The following simple equation takes in an N-length (real) vector, and spits out a (real) number between 0 and 1. (I believe this means that it is a transformation mapping $\mathfrak{R}^N \rightarrow \mathfrak{R}^1$). This equation has the property that the answer will converge to 1, as the input elements become more and more alike.
Anyway, here is the equation. $\bf x$ is the N-dimensional input vector. $y$ is the 1-dimensional scalar output. $e$ is just the exponent operator.
$ y = \frac{e^{\frac{1}{N}\displaystyle\sum_{n=1}^N \log_e(x[n])}}{\frac{1}{N}\displaystyle\sum_{n=0}^N x[n]} $
(Notice how the denominator is just the mean of $\bf x$). This function will return $y=1$ if all the elements of the vector $x$ are equal to each other.
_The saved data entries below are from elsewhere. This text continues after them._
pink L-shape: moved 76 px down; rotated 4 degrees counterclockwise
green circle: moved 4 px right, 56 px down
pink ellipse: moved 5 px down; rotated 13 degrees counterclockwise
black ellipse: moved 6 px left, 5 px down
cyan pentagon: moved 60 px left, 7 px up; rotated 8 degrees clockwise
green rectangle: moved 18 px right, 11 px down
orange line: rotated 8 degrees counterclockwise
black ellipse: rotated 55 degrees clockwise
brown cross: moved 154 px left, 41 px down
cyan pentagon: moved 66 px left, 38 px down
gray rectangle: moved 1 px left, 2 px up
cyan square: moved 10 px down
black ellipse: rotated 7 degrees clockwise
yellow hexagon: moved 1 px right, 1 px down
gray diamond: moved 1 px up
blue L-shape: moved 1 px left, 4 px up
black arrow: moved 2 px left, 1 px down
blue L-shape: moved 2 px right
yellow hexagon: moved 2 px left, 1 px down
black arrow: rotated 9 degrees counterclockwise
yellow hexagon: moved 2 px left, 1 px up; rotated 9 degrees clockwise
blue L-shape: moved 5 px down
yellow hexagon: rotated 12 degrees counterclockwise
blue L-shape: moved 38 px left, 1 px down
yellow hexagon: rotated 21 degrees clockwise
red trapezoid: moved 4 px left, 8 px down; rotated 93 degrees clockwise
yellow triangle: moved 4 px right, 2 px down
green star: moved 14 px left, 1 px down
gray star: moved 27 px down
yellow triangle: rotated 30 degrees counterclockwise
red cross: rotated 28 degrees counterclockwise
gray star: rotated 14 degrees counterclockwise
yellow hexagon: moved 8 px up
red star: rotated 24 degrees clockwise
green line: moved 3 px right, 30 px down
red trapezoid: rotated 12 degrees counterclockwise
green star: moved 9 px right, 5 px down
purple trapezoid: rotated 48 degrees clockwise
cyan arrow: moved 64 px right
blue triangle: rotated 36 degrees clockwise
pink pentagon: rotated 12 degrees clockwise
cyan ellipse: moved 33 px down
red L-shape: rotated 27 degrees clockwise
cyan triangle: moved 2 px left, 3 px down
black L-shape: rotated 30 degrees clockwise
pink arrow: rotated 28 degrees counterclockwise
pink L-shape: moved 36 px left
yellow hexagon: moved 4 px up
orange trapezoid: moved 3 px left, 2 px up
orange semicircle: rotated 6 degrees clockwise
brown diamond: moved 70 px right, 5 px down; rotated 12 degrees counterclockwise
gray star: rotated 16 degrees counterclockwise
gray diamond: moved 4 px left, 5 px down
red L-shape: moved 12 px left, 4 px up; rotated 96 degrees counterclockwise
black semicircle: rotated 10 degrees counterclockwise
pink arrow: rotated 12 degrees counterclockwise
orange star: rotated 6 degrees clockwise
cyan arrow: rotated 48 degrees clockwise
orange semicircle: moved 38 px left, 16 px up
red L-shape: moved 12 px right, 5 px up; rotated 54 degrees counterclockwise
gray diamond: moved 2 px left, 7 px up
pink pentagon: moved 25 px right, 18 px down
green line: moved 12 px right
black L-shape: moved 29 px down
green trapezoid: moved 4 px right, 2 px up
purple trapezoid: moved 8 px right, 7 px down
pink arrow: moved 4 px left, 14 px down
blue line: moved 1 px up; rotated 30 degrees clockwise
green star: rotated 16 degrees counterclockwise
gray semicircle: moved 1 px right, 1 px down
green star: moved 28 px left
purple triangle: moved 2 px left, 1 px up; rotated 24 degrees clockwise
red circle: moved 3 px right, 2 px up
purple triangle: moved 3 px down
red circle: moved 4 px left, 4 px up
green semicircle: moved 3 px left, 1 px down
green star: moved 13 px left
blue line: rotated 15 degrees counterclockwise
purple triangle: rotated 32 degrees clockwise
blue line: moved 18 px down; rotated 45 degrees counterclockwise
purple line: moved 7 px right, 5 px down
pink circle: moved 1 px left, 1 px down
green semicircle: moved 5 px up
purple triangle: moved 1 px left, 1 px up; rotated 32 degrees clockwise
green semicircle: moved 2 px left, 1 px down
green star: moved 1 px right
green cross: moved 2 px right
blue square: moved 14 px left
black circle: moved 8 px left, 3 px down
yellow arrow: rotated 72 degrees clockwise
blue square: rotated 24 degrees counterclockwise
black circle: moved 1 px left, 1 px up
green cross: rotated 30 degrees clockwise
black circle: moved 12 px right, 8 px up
I am trying to do two things:
1) First, I would like to 'translate' the English statement "Show that this equation converges to 1, as all the elements in the vector $\bf x$ become more and more alike", into a mathematical statement. (Italics stressing what I want translated). For example, in English we might say "As the variable $c$ approaches infinity, etc, and we use the $\displaystyle\lim_{c \to +\infty}$ to mathematically denote that.
2) After that, I would like to show (prove), that the above equation actually does converge to 1, as the elements of the above equation $x$ become more and more similar. (I know that it does indeed converge to 1, but would like to prove it).